Monday, May 17, 2010

No Comment

In the future, everyone will be famous for fifteen minutes, said the famous artist whose works — lo, thirty years later — command tens of millions at auction.

In the present, everyone has fifteen opinions on everything, said the not-yet-famous author, though I’m working on it.

Well, maybe I’m not working hard enough on it. And maybe not everyone has fifteen opinions. Just those who inhabit the land of the comment culture.

In the comment culture, writers write things and readers are not content to appreciate another point of view without sharing their own. They post a comment, and sometimes the writer comments back, and sometimes this goes on for a while, and the comment count gets run up.

And part of me feels jealous (being not enough commented upon) and another part of me finds it all meretricious and jejune — two words you don’t see a lot these days, and no wonder, as we seem to have lost all sense of their worthiness.

I’ve noticed that on The Nervous Breakdown, non-fiction garners many more comments than fiction. I can go weeks without a word of feedback on my novel, CADAVER BLUES. But post an essay and — bang! — ten comments in an hour.

Which is not to say I get a lot of comments even for my essays. When people do comment, I feel obligated to respond with something clever, but it’s always pithy, and people don’t really want pithy in the comment culture. They want to see your id pour forth, like a teenage drunk at a late-night party. Then they can offer their fifteen opinions, one at a time (fifteen comments!), and delude themselves into believing that someone cares.

You may now be thinking that no one comments on the fiction because no one is reading it, but the numbers don’t say this is true. And my wife has become a magnet for feedback on CADAVER BLUES, regularly fielding oral comments from people who prove to be conversant with the story.
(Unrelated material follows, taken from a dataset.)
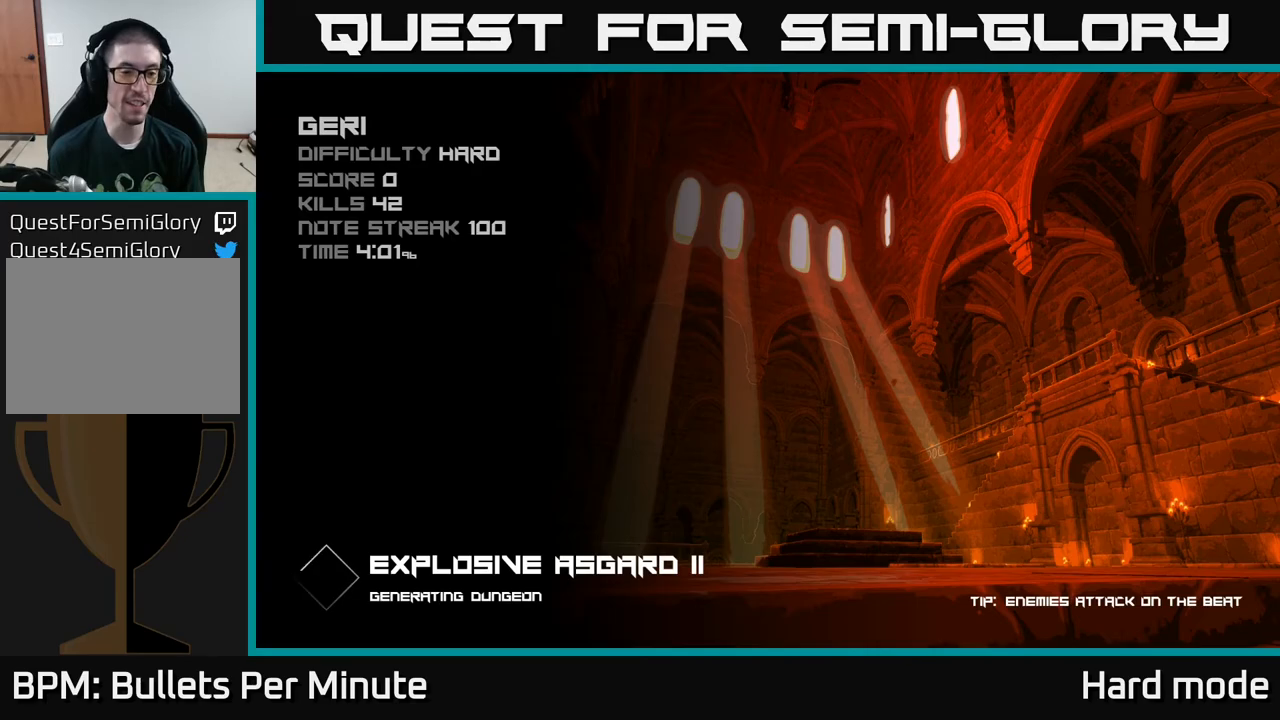
{"buttons": [], "left_stick": "center", "right_stick": "center", "events": []}
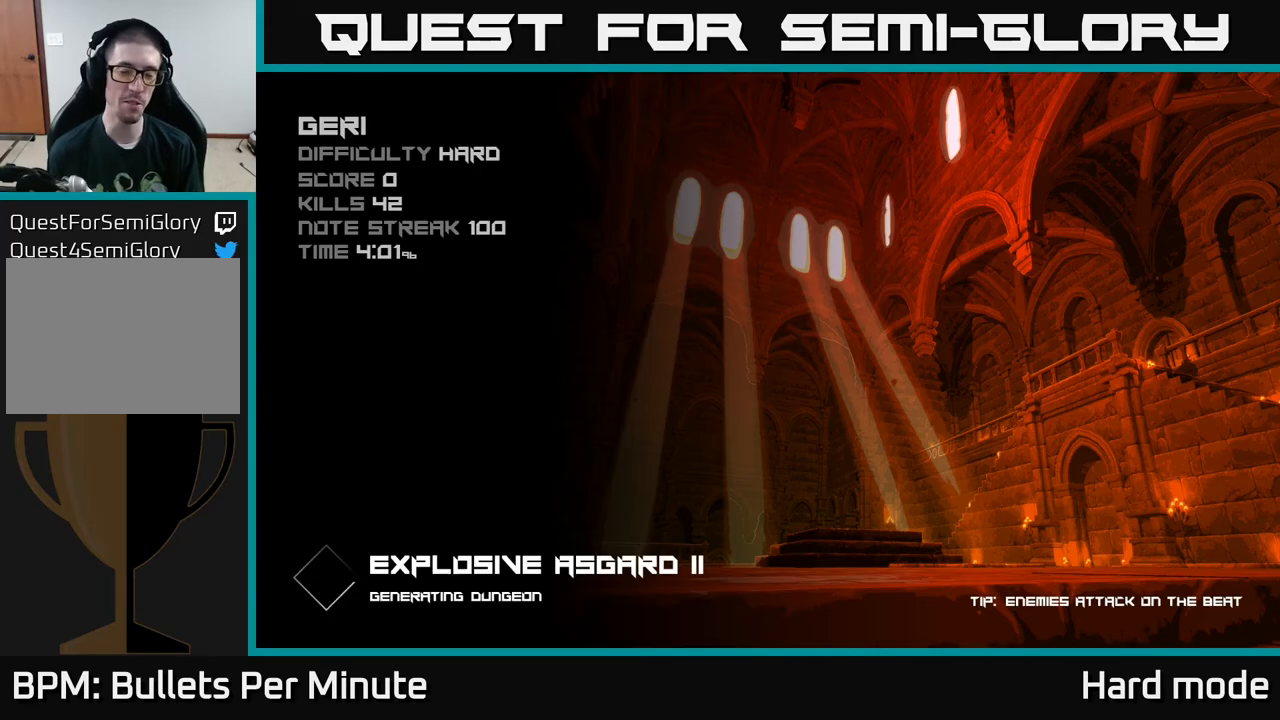
{"buttons": [], "left_stick": "center", "right_stick": "center", "events": [[367, "A", "down"], [433, "A", "up"]]}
These comments, by and large, are not meretricious and jejune. They do not come across as someone commenting just to hear themselves speak. And, interestingly enough, they are rarely offered to me directly, as if doing so would put one of us on the spot. Which, of course, it would, because the commenter often expects a comment back and so forth — and one of us is bound eventually to end up saying something meretricious or jejune, which is a lot harder to take when you're looking eye to eye.

Recently, a novelist who is more famous than most, a person with his own fan base, posted an excerpt from his novel on The Nervous Breakdown. It raked in a dozen comments in an hour, which so far as I can tell is nearly a record for fiction. But almost all of these comments came from writers on the site.

These writers are good people all, aspirers who deserve big things for themselves. So why did their spasm of commenting seem as needy as the poor souls who stand out in the rain by Rockefeller Center in the hope that a camera will fall on them not even for ten seconds let alone fifteen minutes, which would be a lifetime for live television?

I’ll tell you why. Because the yearnings of others, glanced only from the corners of one’s eyes, can’t help but come across as meretricious and jejune.

And last I checked, by the way, the famous novelist hadn’t replied to a single comment.